Another Classic Carlos Rodon Start
For the first time in the Bronx in the new 2025 season, last night felt like a big game. Following the Yankee bullpen implosion the night before, both teams sent their Opening Day starters to the mound, and the two lineups were hot going into the contest, it felt like an extremely early test. And the Yankees barely failed that test.
Last night was the full Carlos Rodon experience. Around baseball there are certain marks set by pitchers that have nicknames. Like a complete game where the pitcher throws under 100 pitches is called a “Maddux” after Greg Maddux. Nathan Eovaldi just did that earlier in the week against the Cincinnati Reds. Or a deGrom, named after Jacob deGrom, where a pitcher throws seven plus innings allows two or fewer runs and their team still loses the game. Hunter Greene had that happen to him the day after Eovaldi threw his “Maddux.” Well last night in the Bronx was a “Rodon.” A game where a pitcher throws six or more innings, gives up four plus runs, including a home run, strikes out five or more batters, and the team comes close but doesn’t win the game.
In other words, the pitcher keeps you in the game but does just enough for your team to lose the game. An almost quality start. Almost.
Rodon last night gave up a two-run shot in the first inning, settled down, kept the Yankees in the game, gave them some needed length, but because Gallen was on the bump for Arizona, even an early two-run hole felt like five in real time.

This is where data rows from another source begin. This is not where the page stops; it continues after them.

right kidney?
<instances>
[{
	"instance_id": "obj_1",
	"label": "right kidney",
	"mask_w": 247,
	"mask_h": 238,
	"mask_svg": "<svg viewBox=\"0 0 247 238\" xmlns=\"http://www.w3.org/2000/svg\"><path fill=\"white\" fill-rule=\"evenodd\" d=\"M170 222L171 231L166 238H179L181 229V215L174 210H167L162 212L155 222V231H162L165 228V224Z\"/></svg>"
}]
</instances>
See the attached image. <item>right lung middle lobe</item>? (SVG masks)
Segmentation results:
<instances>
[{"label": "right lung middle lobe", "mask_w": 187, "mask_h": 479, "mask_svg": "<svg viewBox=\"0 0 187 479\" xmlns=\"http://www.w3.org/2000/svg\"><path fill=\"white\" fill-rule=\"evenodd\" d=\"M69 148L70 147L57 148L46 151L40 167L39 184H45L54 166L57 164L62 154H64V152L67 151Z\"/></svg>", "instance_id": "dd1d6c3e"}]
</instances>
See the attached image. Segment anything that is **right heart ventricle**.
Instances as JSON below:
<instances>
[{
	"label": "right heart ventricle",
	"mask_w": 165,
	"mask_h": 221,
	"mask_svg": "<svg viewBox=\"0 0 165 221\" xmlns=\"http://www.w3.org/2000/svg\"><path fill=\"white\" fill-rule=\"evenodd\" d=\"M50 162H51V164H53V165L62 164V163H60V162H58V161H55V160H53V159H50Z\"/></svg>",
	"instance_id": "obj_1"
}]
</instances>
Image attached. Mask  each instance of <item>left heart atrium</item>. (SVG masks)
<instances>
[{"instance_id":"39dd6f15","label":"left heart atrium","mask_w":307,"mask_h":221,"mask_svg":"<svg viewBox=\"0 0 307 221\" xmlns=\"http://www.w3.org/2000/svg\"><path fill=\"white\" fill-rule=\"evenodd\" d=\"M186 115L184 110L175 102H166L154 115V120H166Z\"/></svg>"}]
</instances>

Let me be clear, Carlos Rodon is not a bad starting pitcher. Far from it. However, he’s not good enough to be a number one or two starter in baseball anymore, but he is being asked to do it out of need. His time to be at the top of the food chain in baseball has passed. He’s still a nice piece to a rotation but cannot be relied upon to be a difference maker. It will be an extra hurtle that the Yankee lineup will have to clear all season long. Last night, the hurtle was too big to clear.
Anthony Volpe however with his new “torpedo” bat, which is on sale by the way, gave the Yankees actual hope after swatting his 4th home run of the early campaign just over the right field wall to cut the Arizona lead to just one with another red hot Yankee hitter, Austin Wells due up next. Wells in this game was largely the Bomber offense until the 9th inning. The Yankee backstop had two hits including a double off D-Backs ace Zach Gallen. Wells popped out to the catcher and Jasson Dominguez in, yet another early season big spot struck out swinging to end the rally.
For the first time in 2025, the Yankees have lost a series. Something they didn’t do last year until April 16th against the Blue Jays. The Bombers have a chance to grab the last game of the series and avoid their first chance of getting swept in a three-game series, a feat that didn’t happen until early July a year ago (the Mets swept a late June two-game series in the Bronx).
The key to salvaging the last game of the first homestand is cutting down on the strike outs. The Yankees have 30 punch outs in the last two games and will be facing a guy in Merrill Kelly who loves to have traffic on the bases. In an injury shortened 2024 Kelly had a WHIP of 1.16 and in a full 2023 campaign he had a 1.19 WHIP. The opportunity to go into Pittsburgh on a high note is there.